Shangri-La Dialogue: Japan disowns outspoken mayor's comfort women remarks

SINGAPORE (AFP) - Japan's defence minister on Saturday disowned remarks by an outspoken Japanese mayor who said "comfort women" forced to provide sex during World War II were a military necessity.

The administration of Prime Minister Shinzo Abe "never commits to such remarks or recognition of history", Mr Itsunori Onodera told an Asian security conference attended by nations invaded by Japan during that war.

Osaka Mayor Toru Hashimoto prompted outrage at home and abroad by suggesting in May that battle-stressed soldiers during World War II needed the services of up to 200,000 sex slaves from Korea, China, the Philippines and elsewhere.

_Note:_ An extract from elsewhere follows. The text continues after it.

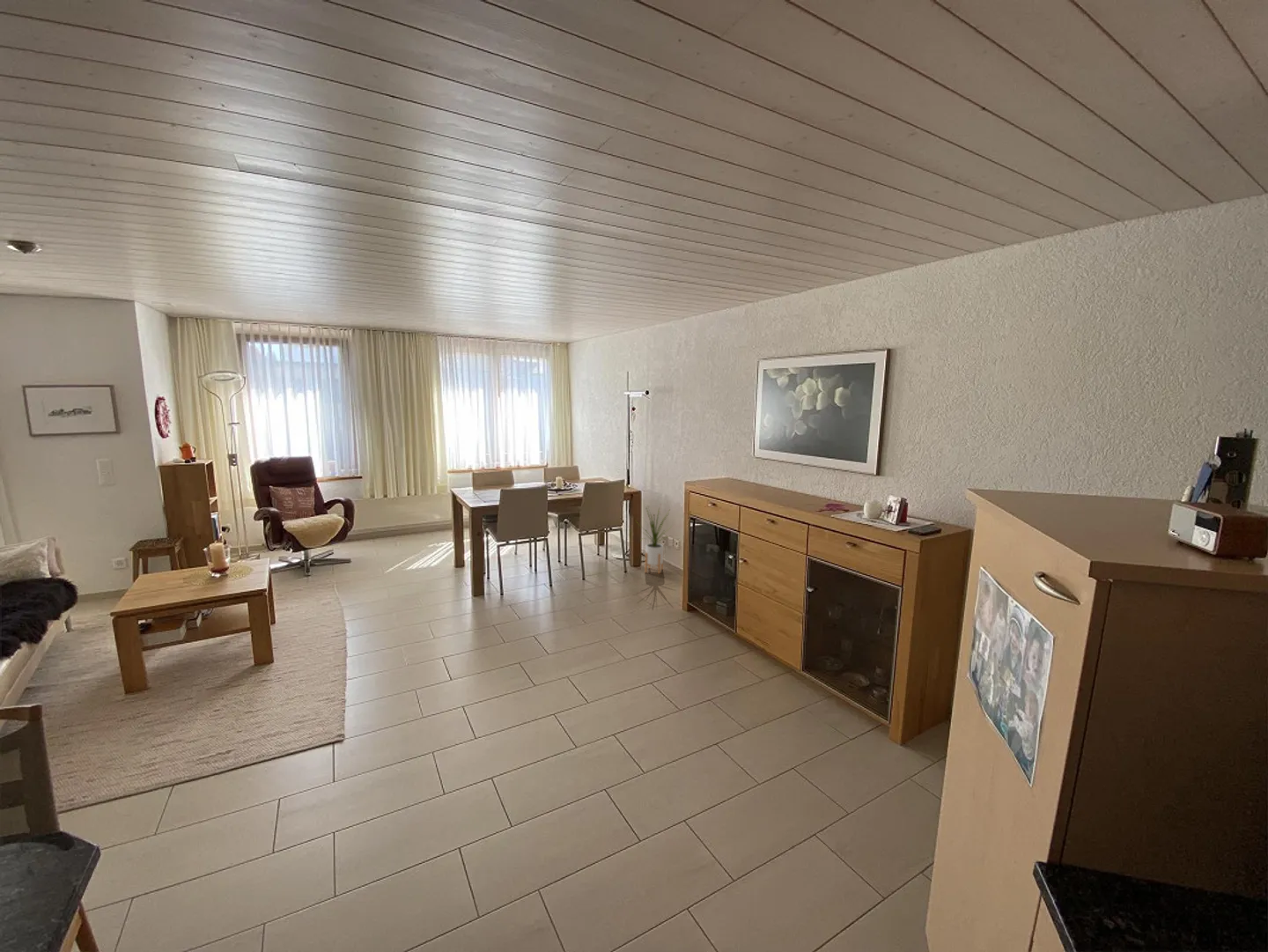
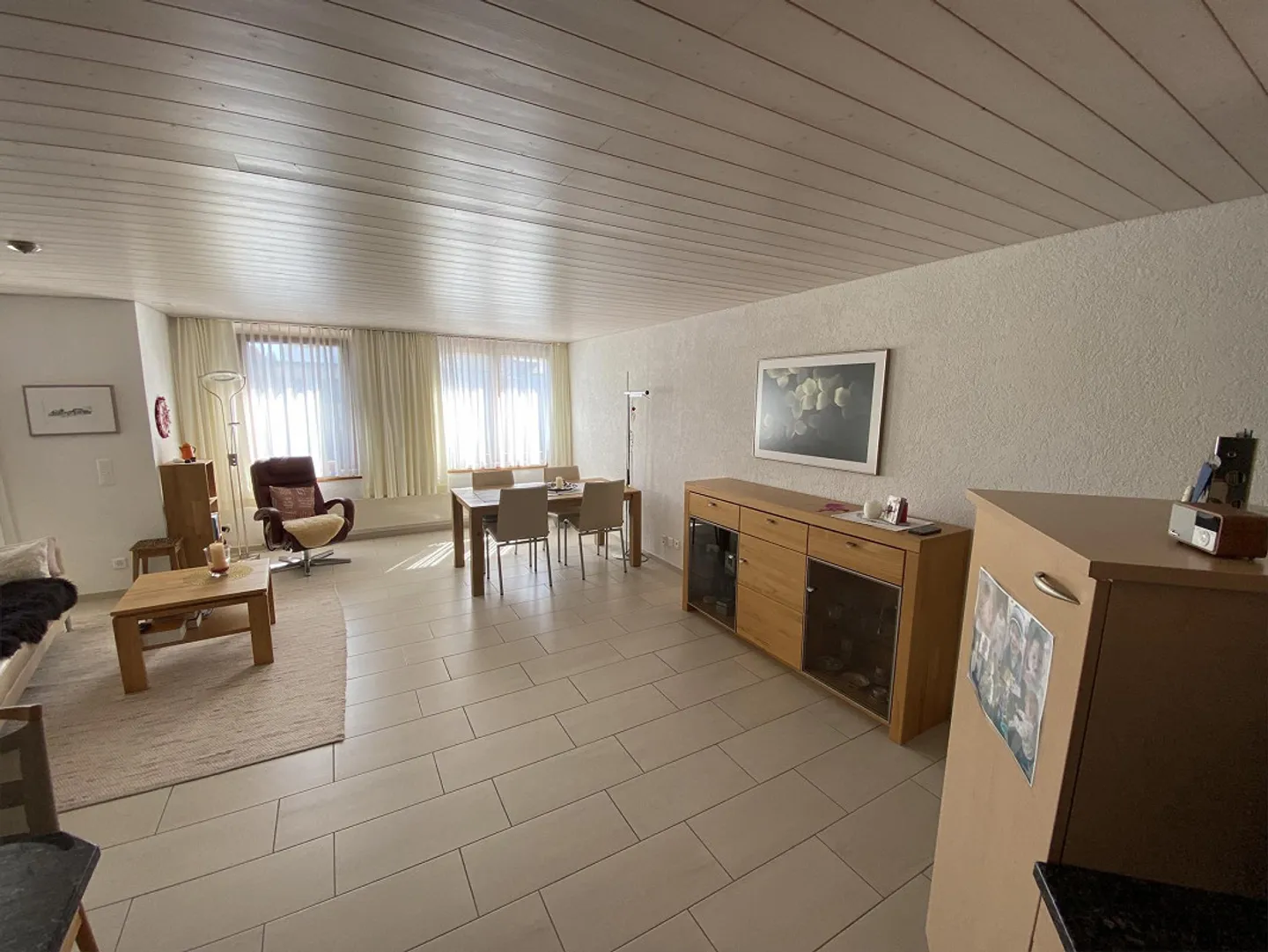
- house plant [633,505,673,575]
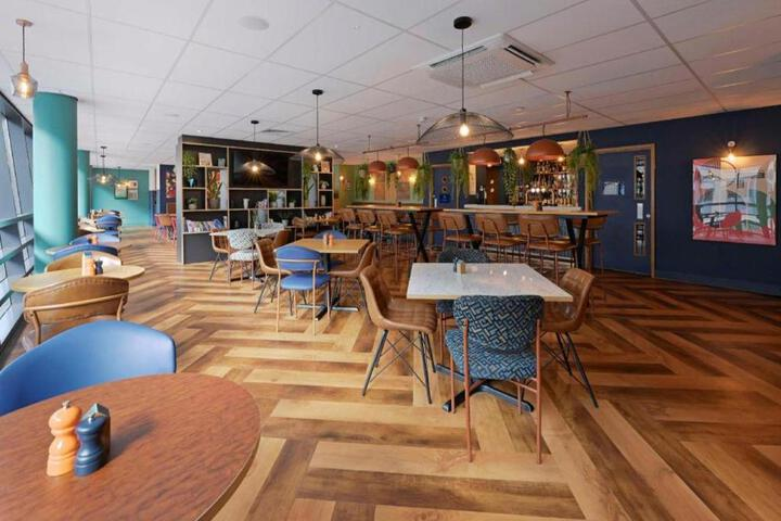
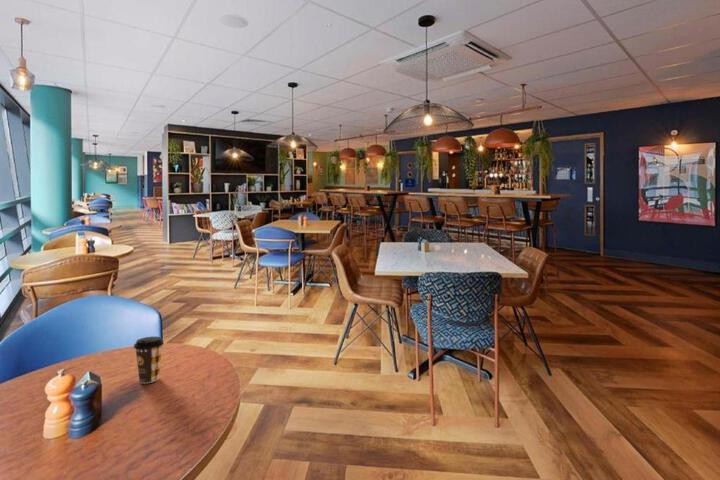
+ coffee cup [133,336,165,384]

"In the past, Japan caused tremendous damage and suffering to the people of many countries, particularly to those of Asian nations," Mr Onodera told the security forum in Singapore known as the Shangri-La Dialogue.

"Consecutive Japanese governments have humbly acknowledged such historical facts, expressed deep remorse and genuine apologies," the minister added.

The Osaka mayor has cancelled a trip to the United States after US officials denounced his remarks as "outrageous and offensive".

He also retracted advice he gave to US military commanders in Japan that they should let their troops use licensed sex businesses as part of what he called a crime reduction strategy.